Jimmy McGhee

Personal information
- Full name: James McGhee Jr
- Place of birth: Edinburgh, Scotland
- Position(s): Inside Forward

Senior career*
- Years: Team / Apps / (Gls)
- 1920–1921: Wolfenden Shore
- 1921–1922: Harrison S.C. / 5 / (0)
- 1922–1923: Philadelphia Field Club / 22 / (6)
- 1924–1926: Philadelphia Field Club / 16 / (0)

= Jimmy McGhee =

Scottish-American soccer player

James McGhee Jr (born in Edinburgh, Scotland) was a Scottish soccer inside forward who spent at least four seasons in the first division American Soccer League.

==Youth==
McGhee was the son of former Hibernian player and Heart of Midlothian manager James McGhee, and the brother of National Soccer Hall of Fame forward Bart McGhee. McGhee's father was a renowned Scottish player who appeared with Scotland in an 1886 game with Wales. McGhee's father had a controversial term as the manager of Hearts. When he finally resigned on 6 December 1909, he began assessing his options. In September 1910 he decided to leave Scotland and emigrate to the United States.
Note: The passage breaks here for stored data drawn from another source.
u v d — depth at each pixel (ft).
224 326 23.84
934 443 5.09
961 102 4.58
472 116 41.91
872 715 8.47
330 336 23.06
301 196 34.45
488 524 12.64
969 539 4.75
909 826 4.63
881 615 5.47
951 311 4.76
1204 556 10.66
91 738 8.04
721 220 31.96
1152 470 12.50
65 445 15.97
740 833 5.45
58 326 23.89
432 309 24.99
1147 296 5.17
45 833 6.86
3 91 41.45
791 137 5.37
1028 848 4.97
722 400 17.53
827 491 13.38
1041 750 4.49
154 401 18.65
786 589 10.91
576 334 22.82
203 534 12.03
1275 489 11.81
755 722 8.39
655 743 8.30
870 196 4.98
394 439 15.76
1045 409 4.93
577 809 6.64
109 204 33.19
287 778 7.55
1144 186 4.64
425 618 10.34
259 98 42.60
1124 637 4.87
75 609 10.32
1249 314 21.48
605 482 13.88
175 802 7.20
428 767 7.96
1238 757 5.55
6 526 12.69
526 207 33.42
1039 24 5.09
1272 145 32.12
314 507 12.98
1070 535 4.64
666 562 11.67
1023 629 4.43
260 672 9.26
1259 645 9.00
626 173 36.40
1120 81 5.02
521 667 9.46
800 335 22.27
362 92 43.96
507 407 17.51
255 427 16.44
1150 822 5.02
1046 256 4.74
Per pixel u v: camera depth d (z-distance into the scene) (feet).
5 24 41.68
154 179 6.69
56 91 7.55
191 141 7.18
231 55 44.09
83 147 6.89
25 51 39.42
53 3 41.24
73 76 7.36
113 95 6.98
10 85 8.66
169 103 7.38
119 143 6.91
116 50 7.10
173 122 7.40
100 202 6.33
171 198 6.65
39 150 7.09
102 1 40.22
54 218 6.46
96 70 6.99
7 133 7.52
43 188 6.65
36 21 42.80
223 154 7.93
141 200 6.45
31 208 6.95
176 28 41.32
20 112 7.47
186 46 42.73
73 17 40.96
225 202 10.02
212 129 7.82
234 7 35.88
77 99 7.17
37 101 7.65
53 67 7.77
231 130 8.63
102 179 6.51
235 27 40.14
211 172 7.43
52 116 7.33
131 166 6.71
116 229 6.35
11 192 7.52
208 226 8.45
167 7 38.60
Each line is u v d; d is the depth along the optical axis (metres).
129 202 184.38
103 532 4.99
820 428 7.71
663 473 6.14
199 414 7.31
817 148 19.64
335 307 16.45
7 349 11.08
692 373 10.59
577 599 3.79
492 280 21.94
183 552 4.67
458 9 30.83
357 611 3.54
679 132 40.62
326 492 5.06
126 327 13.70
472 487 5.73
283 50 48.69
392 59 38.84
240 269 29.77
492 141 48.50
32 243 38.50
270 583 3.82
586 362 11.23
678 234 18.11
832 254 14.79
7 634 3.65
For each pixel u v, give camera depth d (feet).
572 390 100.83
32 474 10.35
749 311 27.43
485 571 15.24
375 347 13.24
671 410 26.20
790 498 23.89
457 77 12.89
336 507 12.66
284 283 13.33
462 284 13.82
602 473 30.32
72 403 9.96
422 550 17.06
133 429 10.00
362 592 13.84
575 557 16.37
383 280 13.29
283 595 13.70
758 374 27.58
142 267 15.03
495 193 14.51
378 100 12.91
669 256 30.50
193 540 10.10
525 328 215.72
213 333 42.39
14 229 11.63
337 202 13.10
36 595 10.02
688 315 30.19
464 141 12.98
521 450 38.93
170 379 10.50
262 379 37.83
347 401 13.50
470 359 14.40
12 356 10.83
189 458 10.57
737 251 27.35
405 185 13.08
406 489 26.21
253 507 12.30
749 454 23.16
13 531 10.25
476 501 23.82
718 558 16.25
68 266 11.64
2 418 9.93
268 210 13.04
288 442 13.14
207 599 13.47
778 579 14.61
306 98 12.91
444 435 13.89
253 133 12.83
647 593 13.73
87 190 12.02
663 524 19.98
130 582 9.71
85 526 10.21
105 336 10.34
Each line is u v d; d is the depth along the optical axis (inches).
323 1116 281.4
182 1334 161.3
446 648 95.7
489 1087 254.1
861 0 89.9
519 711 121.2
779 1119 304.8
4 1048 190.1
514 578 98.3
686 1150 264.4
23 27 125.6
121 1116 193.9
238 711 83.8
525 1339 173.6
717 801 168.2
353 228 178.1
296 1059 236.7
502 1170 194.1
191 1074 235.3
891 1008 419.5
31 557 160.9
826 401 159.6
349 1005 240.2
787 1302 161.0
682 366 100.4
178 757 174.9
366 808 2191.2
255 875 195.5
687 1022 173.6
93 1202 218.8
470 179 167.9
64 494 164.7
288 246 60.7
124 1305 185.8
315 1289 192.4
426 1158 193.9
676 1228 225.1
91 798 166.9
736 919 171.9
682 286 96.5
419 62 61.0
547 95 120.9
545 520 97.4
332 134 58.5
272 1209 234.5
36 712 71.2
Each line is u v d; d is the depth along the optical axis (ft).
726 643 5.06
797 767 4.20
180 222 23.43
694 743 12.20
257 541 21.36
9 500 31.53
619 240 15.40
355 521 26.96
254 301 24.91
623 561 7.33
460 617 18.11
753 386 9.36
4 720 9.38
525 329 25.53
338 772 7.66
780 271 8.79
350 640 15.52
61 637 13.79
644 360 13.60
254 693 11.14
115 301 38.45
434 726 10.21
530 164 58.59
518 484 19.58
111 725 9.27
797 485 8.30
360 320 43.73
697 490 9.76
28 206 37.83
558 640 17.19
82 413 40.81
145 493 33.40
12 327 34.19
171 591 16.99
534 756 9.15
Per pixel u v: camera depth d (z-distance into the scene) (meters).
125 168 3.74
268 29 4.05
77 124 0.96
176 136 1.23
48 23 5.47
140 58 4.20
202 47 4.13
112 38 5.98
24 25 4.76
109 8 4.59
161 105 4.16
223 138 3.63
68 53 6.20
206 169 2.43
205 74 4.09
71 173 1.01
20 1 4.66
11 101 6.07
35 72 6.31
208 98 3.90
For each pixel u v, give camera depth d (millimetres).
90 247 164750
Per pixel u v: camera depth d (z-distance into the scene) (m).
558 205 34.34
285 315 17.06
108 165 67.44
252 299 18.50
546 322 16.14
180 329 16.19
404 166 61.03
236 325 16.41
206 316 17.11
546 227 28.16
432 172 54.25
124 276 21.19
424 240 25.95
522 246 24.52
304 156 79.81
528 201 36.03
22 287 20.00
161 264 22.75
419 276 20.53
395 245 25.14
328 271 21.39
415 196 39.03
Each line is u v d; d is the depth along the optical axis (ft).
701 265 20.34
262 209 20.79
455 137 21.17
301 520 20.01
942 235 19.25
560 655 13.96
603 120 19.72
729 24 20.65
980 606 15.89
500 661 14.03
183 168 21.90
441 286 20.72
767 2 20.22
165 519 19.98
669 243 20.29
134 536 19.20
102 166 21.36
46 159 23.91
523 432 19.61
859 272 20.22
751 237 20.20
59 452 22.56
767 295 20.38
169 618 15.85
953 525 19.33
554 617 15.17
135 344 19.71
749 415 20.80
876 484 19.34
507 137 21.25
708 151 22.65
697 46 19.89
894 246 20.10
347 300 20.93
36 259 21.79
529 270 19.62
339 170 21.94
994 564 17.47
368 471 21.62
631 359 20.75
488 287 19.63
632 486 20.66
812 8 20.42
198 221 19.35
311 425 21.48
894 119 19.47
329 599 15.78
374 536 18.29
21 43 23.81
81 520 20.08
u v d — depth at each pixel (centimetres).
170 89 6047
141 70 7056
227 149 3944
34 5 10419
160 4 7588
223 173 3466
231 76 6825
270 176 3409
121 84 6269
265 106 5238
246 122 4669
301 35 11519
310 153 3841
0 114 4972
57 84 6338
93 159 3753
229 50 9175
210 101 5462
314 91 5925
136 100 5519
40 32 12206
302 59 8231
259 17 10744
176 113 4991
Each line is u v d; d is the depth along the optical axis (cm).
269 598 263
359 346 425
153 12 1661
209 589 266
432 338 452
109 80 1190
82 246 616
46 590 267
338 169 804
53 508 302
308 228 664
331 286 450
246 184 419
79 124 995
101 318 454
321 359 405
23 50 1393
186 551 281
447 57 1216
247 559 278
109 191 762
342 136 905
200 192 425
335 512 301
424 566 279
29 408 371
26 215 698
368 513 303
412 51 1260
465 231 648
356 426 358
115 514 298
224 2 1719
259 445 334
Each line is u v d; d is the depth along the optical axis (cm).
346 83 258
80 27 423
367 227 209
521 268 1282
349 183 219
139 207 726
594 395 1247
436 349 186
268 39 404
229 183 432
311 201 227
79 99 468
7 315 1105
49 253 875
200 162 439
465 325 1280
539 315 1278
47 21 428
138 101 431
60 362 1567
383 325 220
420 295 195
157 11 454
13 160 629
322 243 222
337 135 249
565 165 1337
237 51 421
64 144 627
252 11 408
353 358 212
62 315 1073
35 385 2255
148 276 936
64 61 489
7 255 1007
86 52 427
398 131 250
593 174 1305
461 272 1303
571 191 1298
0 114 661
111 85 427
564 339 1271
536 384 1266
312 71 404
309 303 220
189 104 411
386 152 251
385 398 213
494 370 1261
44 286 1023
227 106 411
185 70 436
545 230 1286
It took James McGhee two years to get settled and it was not until 1912 that Jimmy, his mother and brother Bart joined his father in the U.S. When they arrived in the U.S., the family settled in Philadelphia, Pennsylvania.

==Playing==

===Amateur===
McGhee spent at least one season, 1920–21, playing alongside his brother Bart on the front line of Wolfenden Shore of the Allied American Football Association.

===Professional===
In 1921, McGhee signed with Harrison S.C. of the newly established American Soccer League. In 1922, he moved to Philadelphia Field Club for the 1922–23 season. In 1924, he rejoined the team for two seasons.

==Misspelled last name==
Some sources list McGhee as Magee when he played for Harrison S.C.